This current rate of hardware development is not sustainable. Engineering design is approaching the limits of circuit miniaturisation on traditional silicon chips. Today’s chips have become so small that dissipating heat-cased errors significantly corrupt signals during operation. Quantum computing is currently facing similar challenges. Increasing energy demands arising from the use of large-scale compute have also highlighted the environmental impact of AI development, demonstrating the need for both energy-efficient AI development methods and sustainable energy sources for compute facilities. In response, a new approach to building compute infrastructure is needed. To chart a path towards this new infrastructure, ELISE researchers Petr Taborsky and Lars Kai Hansen at Technical University of Denmark (DTU) have created a strategic roadmap for compute in Europe.
Demonstrating how the EU can transform the compute landscape in the long-term while widening access to high-performance computing today, this roadmap highlights three important technical directions.
In the near future, a new generation of middleware, based on improved interconnections between CPUs, GPUs, and nodes, is set to emerge.This, together with task-specific accelerators, such as Transformer engines,will enable HPC virtualization, offering user- and task-specific HPC environments, which are more powerful and more energy efficient than today’s systems. Virtualization, instead of relying on a single computer to perform a computation task, relies on distributed computing and effectively leverages multiple software and hardware – for example, memory – components across multiple systems to complete a shared task. This federated architecture may also be required from a privacy perspective, if the datasets being processed are multiple and localised, and cannot be copied or moved to a central location.
Quantum computing develops computing methods based on quantum principles. The resulting systems should be able to solve problems that no classical computer could solve in a feasible amount of time. While there has been exciting recent progress in this field, whether or not so-called quantum supremacy – the creation of a quantum device that can perform calculations that could not be performed by a classical computer – has been achieved is the subject of active debate.
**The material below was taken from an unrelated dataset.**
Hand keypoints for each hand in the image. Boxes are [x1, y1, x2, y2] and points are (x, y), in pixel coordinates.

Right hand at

Despite a few successful real-world quantum applications, further work is needed to take these prototype systems to commercial scalability. For example the quantum encryption link has been developed under the FIRE- Q project supported by Innovation Fund Denmark and comprises academic and industrial partners that are now ready to commercialize the technologies. The technology is the result of 20 years of basic research supported by the Danish National Research Foundation through the research centres Silicon Photonics for Optical Communication (SPOC) and Hybrid Quantum Networks (Hy-Q).
Taking inspiration from the highly energy-efficient information processing of the human brain, neuromorphic computing seeks to develop orders of magnitude more energy-efficient computing systems. Neuromorphic computing methods and processors are in development; while at present there are few commercial offerings, there are a variety of applications where neuromorphic computing could play a role.
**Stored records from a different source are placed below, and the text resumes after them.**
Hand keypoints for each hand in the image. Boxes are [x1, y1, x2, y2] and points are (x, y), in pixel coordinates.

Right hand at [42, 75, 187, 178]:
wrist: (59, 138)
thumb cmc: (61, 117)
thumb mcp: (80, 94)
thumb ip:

While research in these areas continues and moves towards commercialisation, the ELISE compute roadmap identifies steps that can be taken today to maximise the effectiveness of Europe’s existing High-Performance Computing infrastructure. Created in 2018, the European High Performance Computing Joint Undertaking (EuroHPC JU) provides a framework for EU countries to coordinate and pool their compute resources, creating a federated infrastructure that can support EU leadership in high-performance computing. This network already provides access to eight supercomputers located across Europe, alongside a further seven systems managed by the PRACE network. As a result, researchers can access compute resources more powerful than those typically available at universities, enabling delivery of robust experimental results in an environment that adheres to regulatory requirements regarding data governance and security.
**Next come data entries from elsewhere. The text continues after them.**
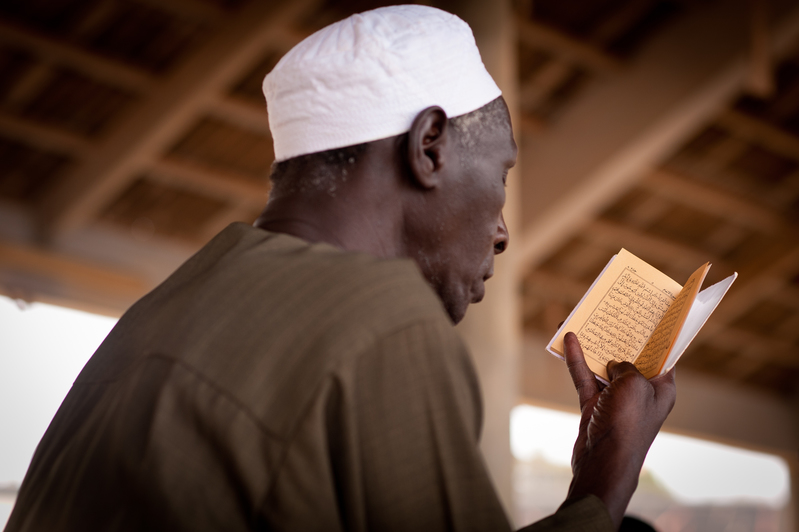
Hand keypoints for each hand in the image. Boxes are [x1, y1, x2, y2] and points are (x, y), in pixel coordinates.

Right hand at [562, 332, 675, 527]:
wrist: (603, 461)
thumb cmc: (627, 423)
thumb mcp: (634, 384)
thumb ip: (625, 366)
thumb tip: (614, 364)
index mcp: (662, 389)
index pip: (662, 357)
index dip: (656, 336)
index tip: (649, 315)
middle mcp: (641, 393)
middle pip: (629, 358)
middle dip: (620, 337)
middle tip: (613, 313)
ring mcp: (616, 400)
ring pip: (603, 366)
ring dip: (594, 346)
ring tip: (585, 321)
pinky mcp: (593, 406)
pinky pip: (585, 377)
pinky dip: (577, 359)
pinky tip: (569, 340)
By reducing the procedural complexity of accessing this network, facilitating the discussion between AI community and EuroHPC (workshops) in support of virtualizing the HPC user environments, and explaining how to use the systems to wide AI user base, including the governance requirements, the roadmap sets out a route to expanded, powerful, while energy conscious, access to this compute resource across Europe.
This snapshot summarises the findings of ELISE deliverable D-4.6 Report on recommendations for infrastructure roadmap, by Petr Taborsky and Lars Kai Hansen.